Swiftly’s Chief Technology Officer Sean Turner told Modern Retail that customers are looking for a personalized shopping experience. “We see this launch across websites and in-app as being able to bring another customer touchpoint into alignment with the overall consumer journey and have that much greater depth of engagement and consistency of experience for shoppers across desktop and mobile,” he said.
Larger grocers like Albertsons or Kroger have dedicated teams that are building a lot of this technology in-house to provide these kinds of services to their consumers. Not every grocer, however, has the bandwidth to invest in these programs themselves. “We’re really excited to partner with very nimble and forward thinking grocers like Save Mart Companies, because there’s a huge opportunity for smaller, nimbler players to move a bit faster. And to really leapfrog and get ahead of what the larger players in the space are doing,” said Turner.
“We’ve seen some campaigns that have delivered delivered a return on ad spend of in the three digits, meaning that some brands have seen over $100 increase in sales for every dollar of ad investment,” said Turner.
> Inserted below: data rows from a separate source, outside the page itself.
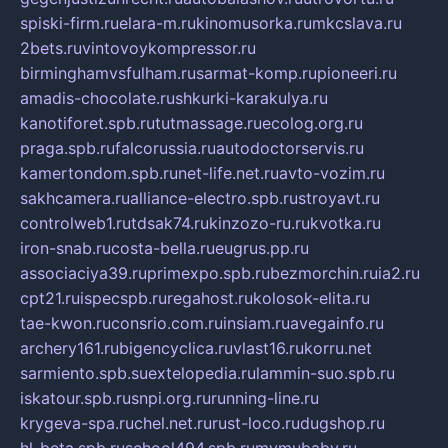
spiski-firm.ru
elara-m.ru
kinomusorka.ru
mkcslava.ru
2bets.ru
vintovoykompressor.ru
birminghamvsfulham.ru
sarmat-komp.ru
pioneeri.ru
amadis-chocolate.ru
shkurki-karakulya.ru
kanotiforet.spb.ru
tutmassage.ru
ecolog.org.ru
praga.spb.ru
falcorussia.ru
autodoctorservis.ru
kamertondom.spb.ru
net-life.net.ru
avto-vozim.ru
sakhcamera.ru
alliance-electro.spb.ru
stroyavt.ru
controlweb1.ru
tdsak74.ru
kinzozo-ru.ru
kvotka.ru
iron-snab.ru
costa-bella.ru
eugrus.pp.ru
associaciya39.ru
primexpo.spb.ru
bezmorchin.ru
ia2.ru
cpt21.ru
ispecspb.ru
regahost.ru
kolosok-elita.ru
tae-kwon.ru
consrio.com.ru
insiam.ru
avegainfo.ru
archery161.ru
bigencyclica.ru
vlast16.ru
korru.net
sarmiento.spb.su
extelopedia.ru
lammin-suo.spb.ru
iskatour.spb.ru
snpi.org.ru
running-line.ru
krygeva-spa.ru
chel.net.ru
rust-loco.ru
dugshop.ru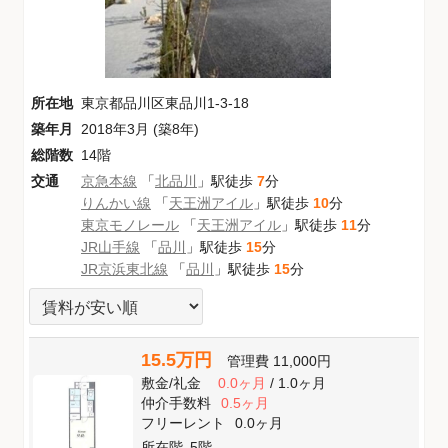
所在地
東京都品川区東品川1-3-18
築年月
2018年3月 (築8年)
総階数
14階
交通
京急本線
「
北品川
」駅徒歩
7
分
りんかい線
「
天王洲アイル
」駅徒歩
10
分
東京モノレール
「
天王洲アイル
」駅徒歩
11
分
JR山手線
「
品川
」駅徒歩
15
分
JR京浜東北線
「
品川
」駅徒歩
15
分
15.5万円
管理費
11,000円
敷金
/
礼金
0.0ヶ月
/
1.0ヶ月
仲介手数料
0.5ヶ月
フリーレント
0.0ヶ月
所在階
5階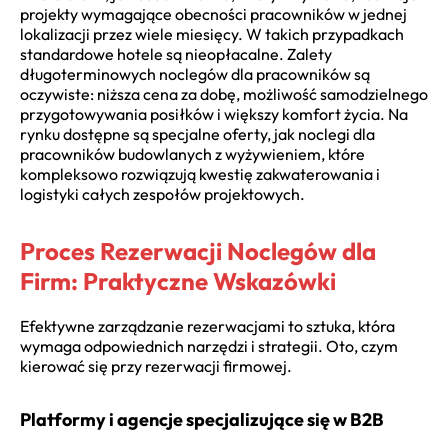
projekty wymagające obecności pracowników w jednej
lokalizacji przez wiele miesięcy. W takich przypadkach
standardowe hotele są nieopłacalne. Zalety
długoterminowych noclegów dla pracowników są
oczywiste: niższa cena za dobę, możliwość samodzielnego
przygotowywania posiłków i większy komfort życia. Na
rynku dostępne są specjalne oferty, jak noclegi dla
pracowników budowlanych z wyżywieniem, które
kompleksowo rozwiązują kwestię zakwaterowania i
logistyki całych zespołów projektowych.
Proces Rezerwacji Noclegów dla
Firm: Praktyczne Wskazówki
Efektywne zarządzanie rezerwacjami to sztuka, która
wymaga odpowiednich narzędzi i strategii. Oto, czym
kierować się przy rezerwacji firmowej.
Platformy i agencje specjalizujące się w B2B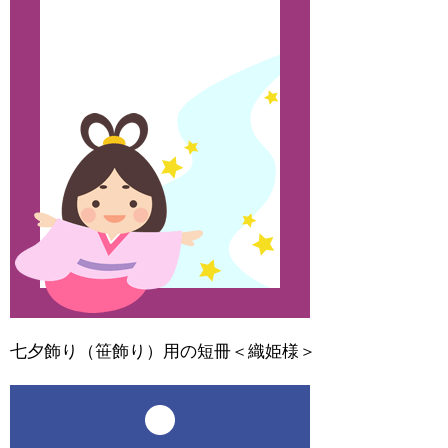
七夕飾り（笹飾り）用の短冊＜織姫様＞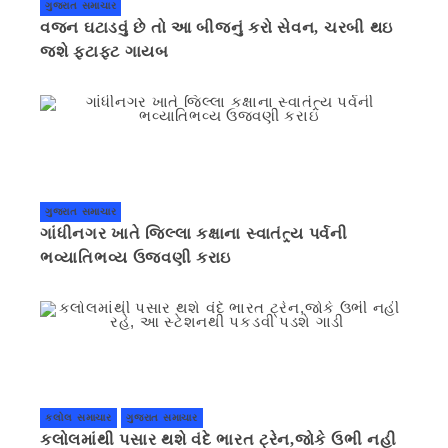
ગુજરાત સમાચાર
વજન ઘટાડવું છે તો આ બીજનું કરો સેવન, ચરબી થઇ
જશે ફટાફટ ગાયબ
ગુજરાત સમાચાર
ગાંધીનગર ખાતે જિલ્લા કક્ષાના સ્વાતંત્ર્ય પર્વની
ભવ્યાતિભવ્ય ઉજવણી કરાઇ
કલોલ સમાચાર
ગુજરાત સમાચાર
કલોલમાંથી પસાર થશે વંદે ભારત ટ્રેન,જોકે ઉભી નહી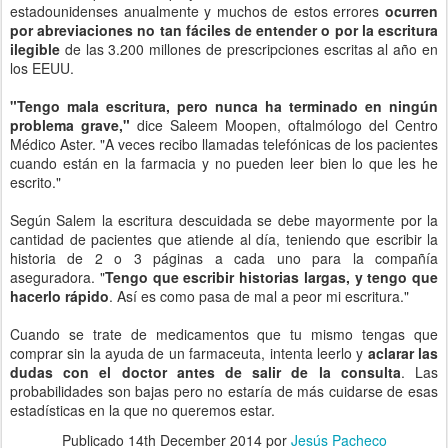
estadounidenses anualmente y muchos de estos errores
ocurren
por abreviaciones no tan fáciles de entender o por la escritura
ilegible
de las 3.200 millones de prescripciones escritas al año en
los EEUU.
"Tengo mala escritura, pero nunca ha terminado en ningún
problema grave,"
dice Saleem Moopen, oftalmólogo del Centro
Médico Aster. "A veces recibo llamadas telefónicas de los pacientes
cuando están en la farmacia y no pueden leer bien lo que les he
escrito."
Según Salem la escritura descuidada se debe mayormente por la
cantidad de pacientes que atiende al día, teniendo que escribir la
historia de 2 o 3 páginas a cada uno para la compañía
aseguradora. "
Tengo que escribir historias largas, y tengo que
hacerlo rápido
. Así es como pasa de mal a peor mi escritura."
Cuando se trate de medicamentos que tu mismo tengas que
comprar sin la ayuda de un farmaceuta, intenta leerlo y
aclarar las
dudas con el doctor antes de salir de la consulta
. Las
probabilidades son bajas pero no estaría de más cuidarse de esas
estadísticas en la que no queremos estar.
Publicado
14th December 2014
por
Jesús Pacheco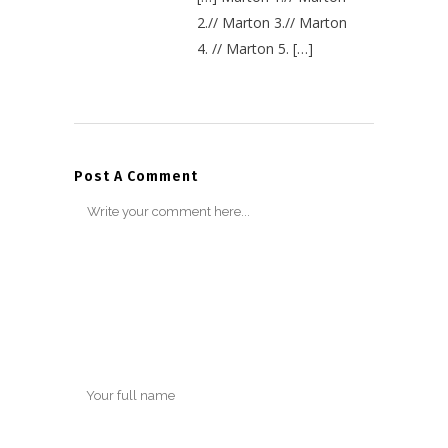
2.// Marton 3.// Marton
4. // Marton 5. […]
Post A Comment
Beyond this ad program, Pattison said that an important area of concentration for The Save Mart Company is employing technology to make “findability” much easier, whether it be for in-store or online shopping. “We also think about e-commerce as an opportunity or an extension of our stores. So, allowing our shoppers to navigate aisles and potentially find products that they wouldn’t necessarily have the mindshare or time to find in the store is very critical to us,” said Pattison. She added that Save Mart will continue to invest in new technologies for aisle navigation or bluetooth technology to stay ahead of the curve.
Another significant push for Save Mart Companies is driving overall awareness of its loyalty program and digital coupons, by providing exclusive digital offers, “so that as those customers start to engage, we can, in turn, leverage their shopping history to create a better experience,” said Pattison.
“As it relates to growth of the loyalty program, available in our Save Mart and Lucky stores, our primary focus for the rest of the year is driving awareness through in-store activation,” said Pattison.
Though retail media is proving to be an important revenue driver for powerhouses like Walmart and Amazon, not everyone is convinced it will work for smaller companies. “I think the notion that these small retailers are going to have a media audience that’s of value to somebody is always fanciful,” Bryan Gildenberg, founder of consultancy Confluencer Commerce said. Media buyers don’t like small audiences, they just don’t know what to do with them,” he said.
The Save Mart Companies acknowledges the task ahead. “We’re not intending that we are the destination for retail media dollars without thinking that there’s more innovation that needs to come behind that,” said Pattison.